According to the WEF and OECD, the main challenges to Blended Finance include:
- Low returns given the degree of real and/or perceived risks
- Markets are efficient and typically weak
- Imperfect information as private investors have little knowledge about the nature and capability of the sectors, hence investment opportunities in these countries
- Lack of incentives to invest in sectors or markets with high social and developmental returns
- Challenges in local and global investment climates regarding legal framework, regulation and possible corruption, for instance
The greater the amount of risks tackled, the greater the returns for private sectors and thus their incentives to invest in these emerging and frontier markets. Some of the possible methods which are used to address these difficulties include technical assistance, risk underwriting, market incentives and direct funding. Once Blended Finance gains momentum, risks perceived by private investors can possibly be reduced even further.
Additionally, Michael Elliott, the President and Chief Executive Officer of ONE, the global campaigning and advocacy organisation fighting extreme poverty and preventable disease, argued for another two challenges. The first one is the transparency and accountability of Blended Finance project as private institution do not always provide disaggregate data or data on development impacts claiming commercial sensitivity. Therefore, the procurement and implementation process as well as data collection and establishment should be open and monitored to ensure the initial goals of Blended Finance are reached. The second challenge is the risky situation in the very poorest countries and thus the possible benefits for them. He suggested that deals should be carefully scrutinised and implemented to prevent poor countries from being burdened with debts, given their poor institutional framework.

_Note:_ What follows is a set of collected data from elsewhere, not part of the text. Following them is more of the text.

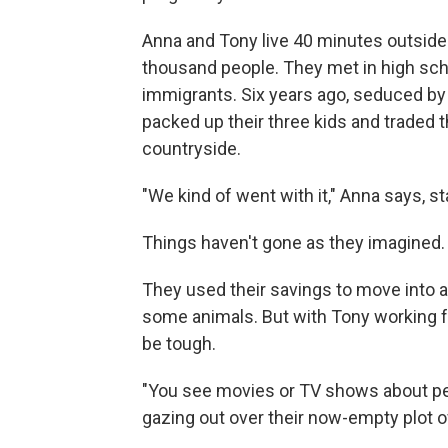
Anna and Tony live 40 minutes outside 
thousand people. They met in high sch
immigrants. Six years ago, seduced by 
packed up their three kids and traded th
countryside.
"We kind of went with it," Anna says, 
Things haven't gone as they imagined.
They used their savings to move into 
some animals. But with Tony working ful
be tough.
"You see movies or TV shows about peop
gazing out over their now-empty plot of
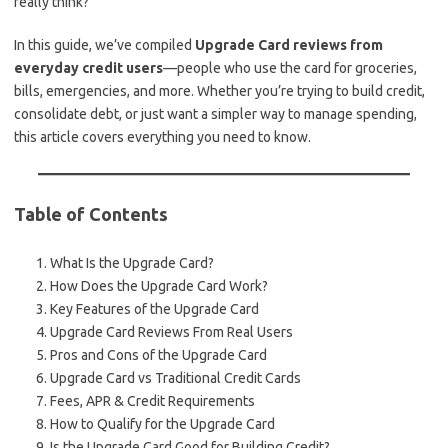
really think?
In this guide, we’ve compiled
Upgrade Card reviews from
everyday credit users
—people who use the card for groceries,
bills, emergencies, and more. Whether you’re trying to build credit,
consolidate debt, or just want a simpler way to manage spending,
this article covers everything you need to know.
Table of Contents
What Is the Upgrade Card?
How Does the Upgrade Card Work?
Key Features of the Upgrade Card
Upgrade Card Reviews From Real Users
Pros and Cons of the Upgrade Card
Upgrade Card vs Traditional Credit Cards
Fees, APR & Credit Requirements
How to Qualify for the Upgrade Card
Is the Upgrade Card Good for Building Credit?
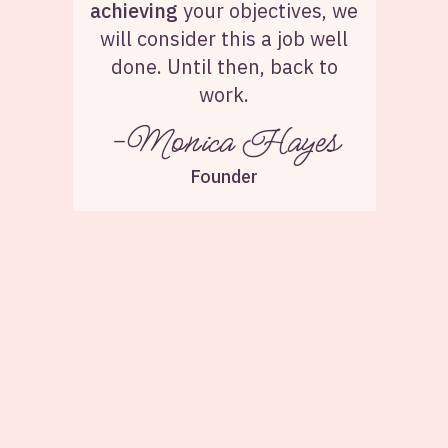
achieving
your objectives, we
will consider this a job well
done. Until then, back to
work.
-Monica Hayes
Founder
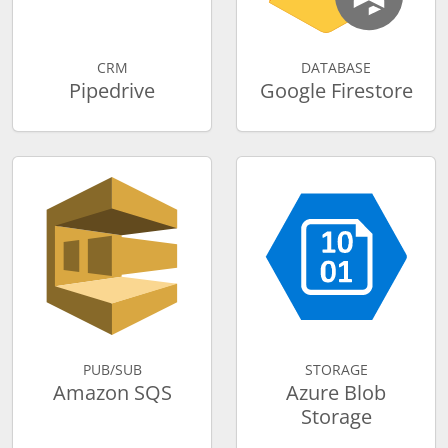
CRM
DATABASE
Pipedrive
Google Firestore
PUB/SUB
STORAGE
Amazon SQS
Azure Blob
Storage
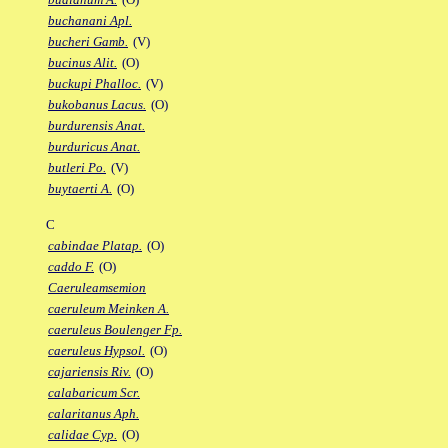
buchanani Apl.
bucheri Gamb.
(V)
bucinus Alit.
(O)
buckupi Phalloc.
(V)
bukobanus Lacus.
(O)
burdurensis Anat.
burduricus Anat.
butleri Po.
(V)
buytaerti A.
(O)
C
cabindae Platap.
(O)
caddo F.
(O)
Caeruleamsemion
caeruleum Meinken A.
caeruleus Boulenger Fp.
caeruleus Hypsol.
(O)
cajariensis Riv.
(O)
calabaricum Scr.
calaritanus Aph.
calidae Cyp.
(O)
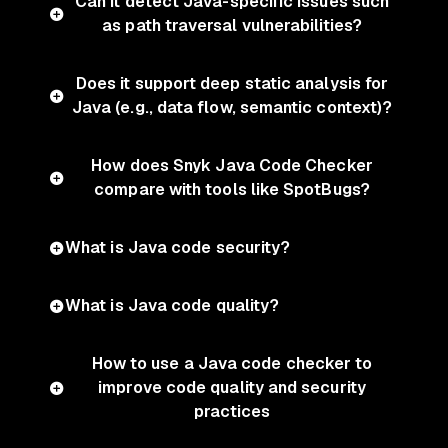
Can it detect Java-specific issues such
as path traversal vulnerabilities?
Does it support deep static analysis for
Java (e.g., data flow, semantic context)?
How does Snyk Java Code Checker
compare with tools like SpotBugs?
What is Java code security?
What is Java code quality?
How to use a Java code checker to
improve code quality and security
practices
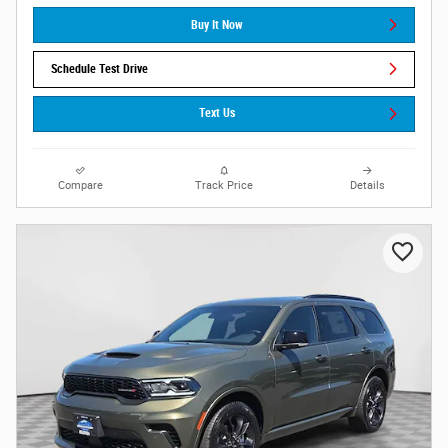
Buy It Now
Schedule Test Drive
Text Us
Compare
Track Price
Details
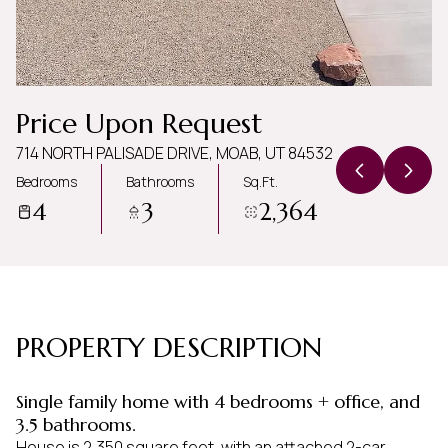
Friday
Saturday
07
08
Aug
Aug
Price Upon Request
714 NORTH PALISADE DRIVE, MOAB, UT 84532
Bedrooms
Bathrooms
Sq.Ft.
4
3
2,364
PROPERTY DESCRIPTION
Single family home with 4 bedrooms + office, and
3.5 bathrooms.
House is 2,350 square feet, with an attached 2-car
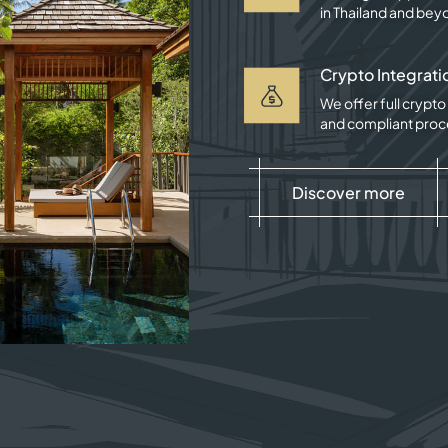
in Thailand and bey
Crypto Integrati
We offer full crypt
and compliant proc
Discover more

The Future of Blended Finance
Blended Finance is being increasingly integrated into development projects and organisations. Some examples include the 3 new Blended Finance initiatives of the WEF and OECD introduced formally through the work of the Forum’s ReDesigning Development Finance Initiative, and plans to establish a Canadian Development Finance Initiative.
Blended Finance has a great potential for facilitating economic growth and development across many countries. It is essential for following up with the gains from the Millennium Development Goals and achieving the SDGs. As a result, Development Finance and Philanthropic Funders need to learn and integrate Blended Finance best practices into their organisations and the governments should do its best to facilitate this change in development finance landscape.